Retype the lines of the data below, from the line containing "phylum: Arthropoda" through the end of the data, with no changes.

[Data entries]
######

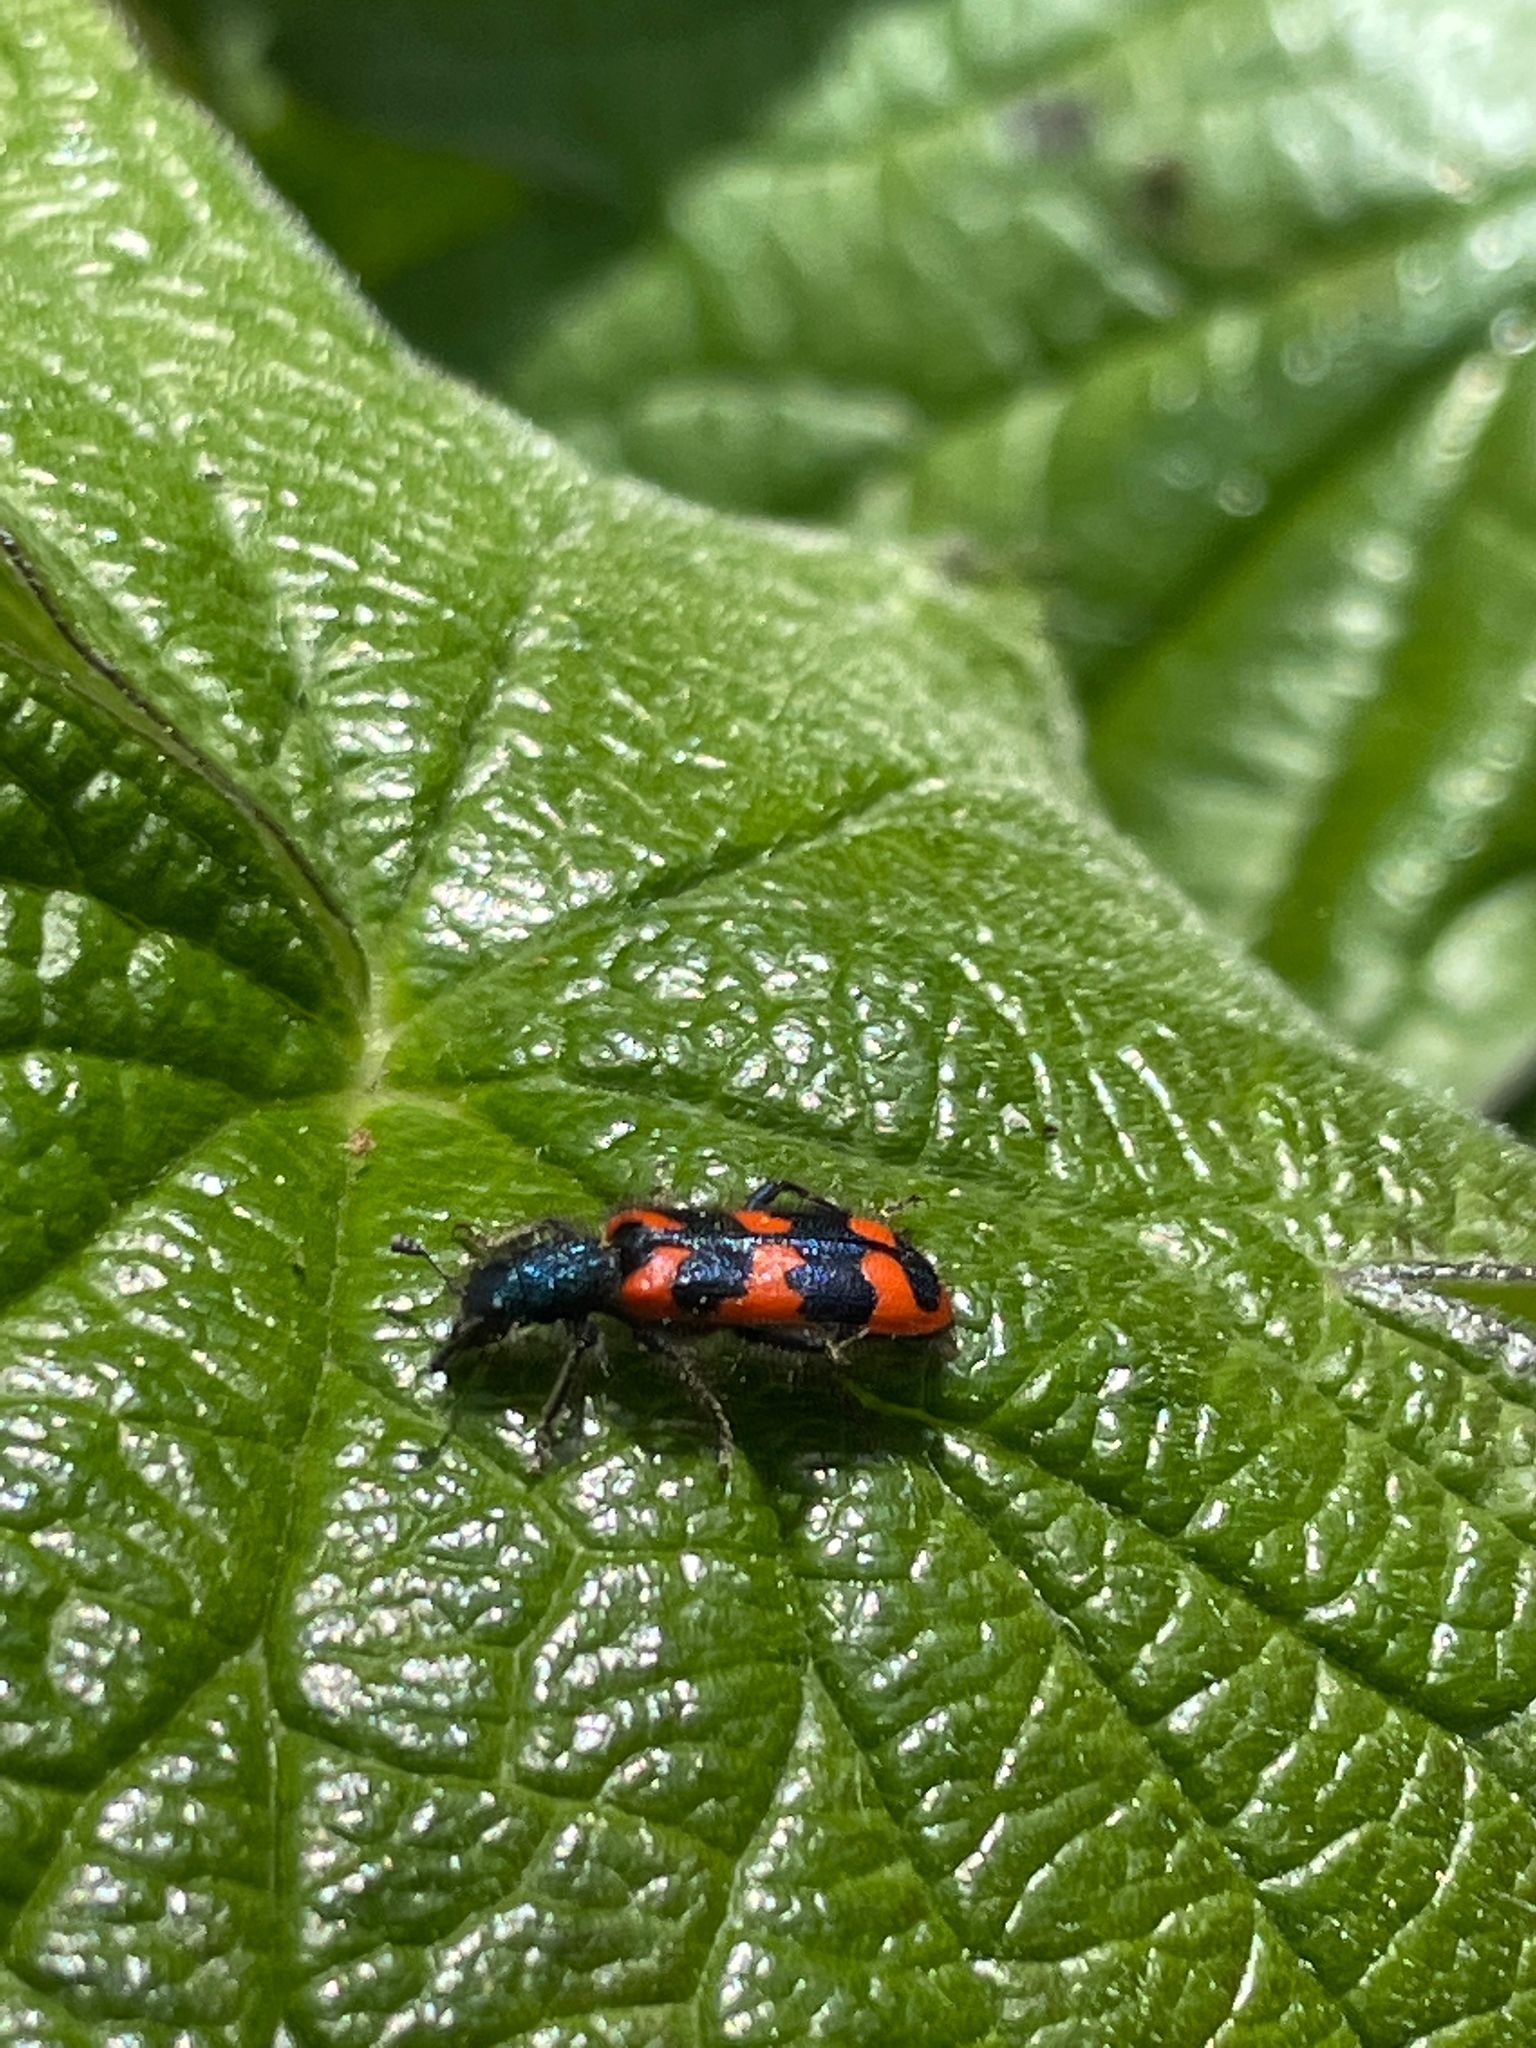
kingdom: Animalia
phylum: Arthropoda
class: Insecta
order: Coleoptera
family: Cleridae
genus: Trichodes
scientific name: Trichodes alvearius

######

### Response to this exercise
phylum: Arthropoda
class: Insecta
order: Coleoptera
family: Cleridae
genus: Trichodes
scientific name: Trichodes alvearius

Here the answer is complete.